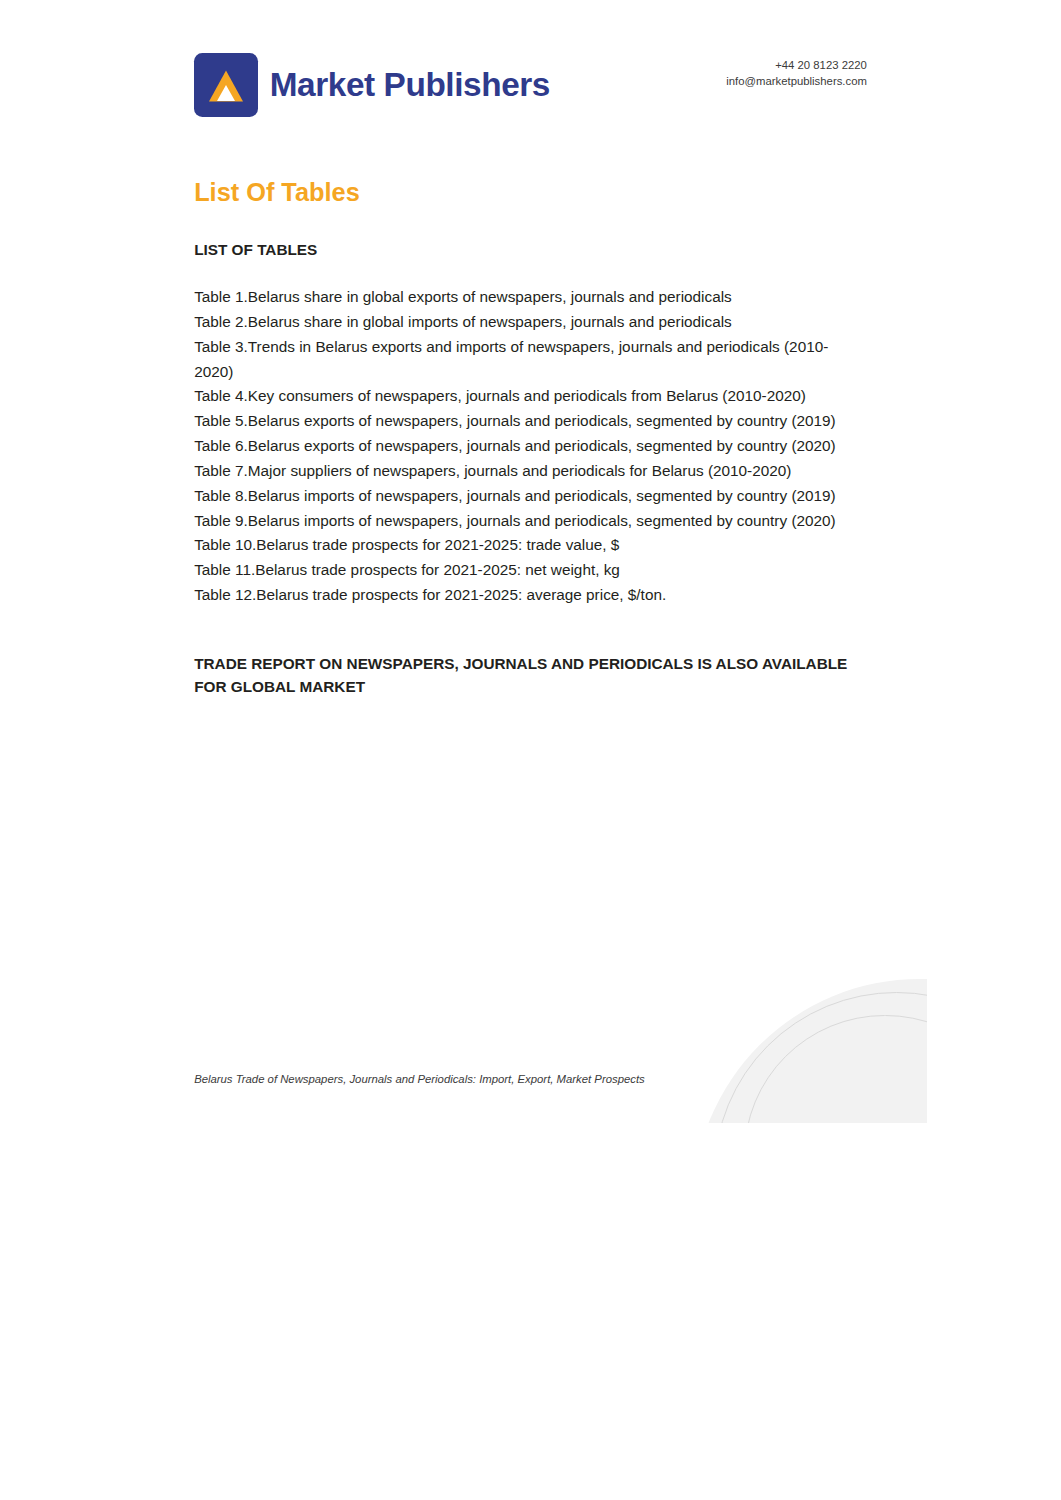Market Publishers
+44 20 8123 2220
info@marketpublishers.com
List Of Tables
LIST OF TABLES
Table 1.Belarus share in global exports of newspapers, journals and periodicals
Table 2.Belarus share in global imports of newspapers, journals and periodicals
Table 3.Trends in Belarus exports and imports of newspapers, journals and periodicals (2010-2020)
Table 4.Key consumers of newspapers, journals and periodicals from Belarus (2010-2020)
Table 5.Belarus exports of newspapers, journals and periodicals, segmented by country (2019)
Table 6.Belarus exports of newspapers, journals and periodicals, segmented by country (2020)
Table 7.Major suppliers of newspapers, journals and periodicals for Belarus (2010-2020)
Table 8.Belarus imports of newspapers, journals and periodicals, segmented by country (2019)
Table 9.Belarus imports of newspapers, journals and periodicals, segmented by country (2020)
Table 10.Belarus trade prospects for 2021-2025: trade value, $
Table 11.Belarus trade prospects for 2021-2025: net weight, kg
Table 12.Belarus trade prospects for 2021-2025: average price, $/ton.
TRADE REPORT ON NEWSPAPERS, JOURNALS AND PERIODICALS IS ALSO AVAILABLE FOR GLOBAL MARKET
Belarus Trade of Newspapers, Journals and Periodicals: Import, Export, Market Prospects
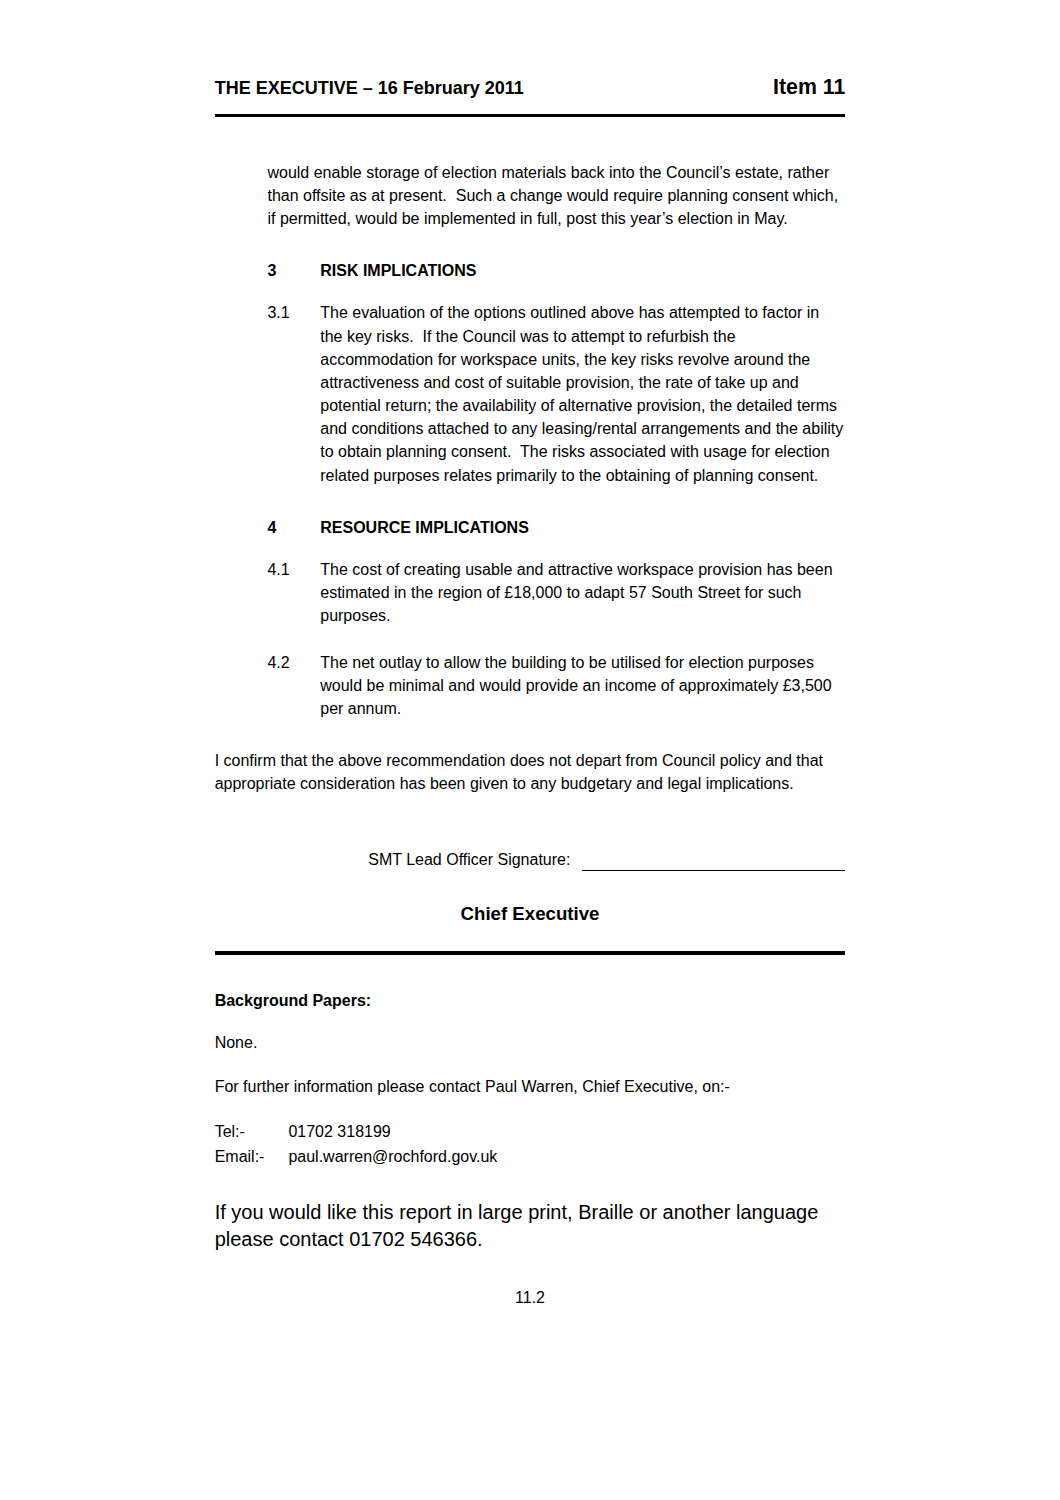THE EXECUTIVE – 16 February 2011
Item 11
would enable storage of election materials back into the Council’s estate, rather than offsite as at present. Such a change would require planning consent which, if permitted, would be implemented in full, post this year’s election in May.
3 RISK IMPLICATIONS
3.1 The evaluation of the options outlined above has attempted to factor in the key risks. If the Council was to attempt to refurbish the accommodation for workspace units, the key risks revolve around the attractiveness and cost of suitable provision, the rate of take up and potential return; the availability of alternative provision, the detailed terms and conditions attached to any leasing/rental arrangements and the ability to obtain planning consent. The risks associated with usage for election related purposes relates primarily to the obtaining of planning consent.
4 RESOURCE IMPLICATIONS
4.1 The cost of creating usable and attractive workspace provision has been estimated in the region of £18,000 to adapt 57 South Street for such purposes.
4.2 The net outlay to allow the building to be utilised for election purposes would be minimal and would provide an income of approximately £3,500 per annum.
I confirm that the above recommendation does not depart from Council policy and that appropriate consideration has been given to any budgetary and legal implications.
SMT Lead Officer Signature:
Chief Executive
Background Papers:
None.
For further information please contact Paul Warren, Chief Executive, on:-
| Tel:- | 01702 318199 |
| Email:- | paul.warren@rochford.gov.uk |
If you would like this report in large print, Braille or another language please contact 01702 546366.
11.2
..............................
#### Assignment:
The line containing "3 RISK IMPLICATIONS" marks where the copy ends; print every line before it from the start of the records, and that line too, but no pictures.

#### Response for this exercise:
Market Publishers
+44 20 8123 2220
info@marketpublishers.com
List Of Tables
LIST OF TABLES
Table 1.Belarus share in global exports of newspapers, journals and periodicals
Table 2.Belarus share in global imports of newspapers, journals and periodicals
Table 3.Trends in Belarus exports and imports of newspapers, journals and periodicals (2010-2020)
Table 4.Key consumers of newspapers, journals and periodicals from Belarus (2010-2020)
Table 5.Belarus exports of newspapers, journals and periodicals, segmented by country (2019)
Table 6.Belarus exports of newspapers, journals and periodicals, segmented by country (2020)
Table 7.Major suppliers of newspapers, journals and periodicals for Belarus (2010-2020)
Table 8.Belarus imports of newspapers, journals and periodicals, segmented by country (2019)
Table 9.Belarus imports of newspapers, journals and periodicals, segmented by country (2020)
Table 10.Belarus trade prospects for 2021-2025: trade value, $
Table 11.Belarus trade prospects for 2021-2025: net weight, kg
Table 12.Belarus trade prospects for 2021-2025: average price, $/ton.
TRADE REPORT ON NEWSPAPERS, JOURNALS AND PERIODICALS IS ALSO AVAILABLE FOR GLOBAL MARKET
Belarus Trade of Newspapers, Journals and Periodicals: Import, Export, Market Prospects
THE EXECUTIVE – 16 February 2011
Item 11
would enable storage of election materials back into the Council’s estate, rather than offsite as at present. Such a change would require planning consent which, if permitted, would be implemented in full, post this year’s election in May.
3 RISK IMPLICATIONS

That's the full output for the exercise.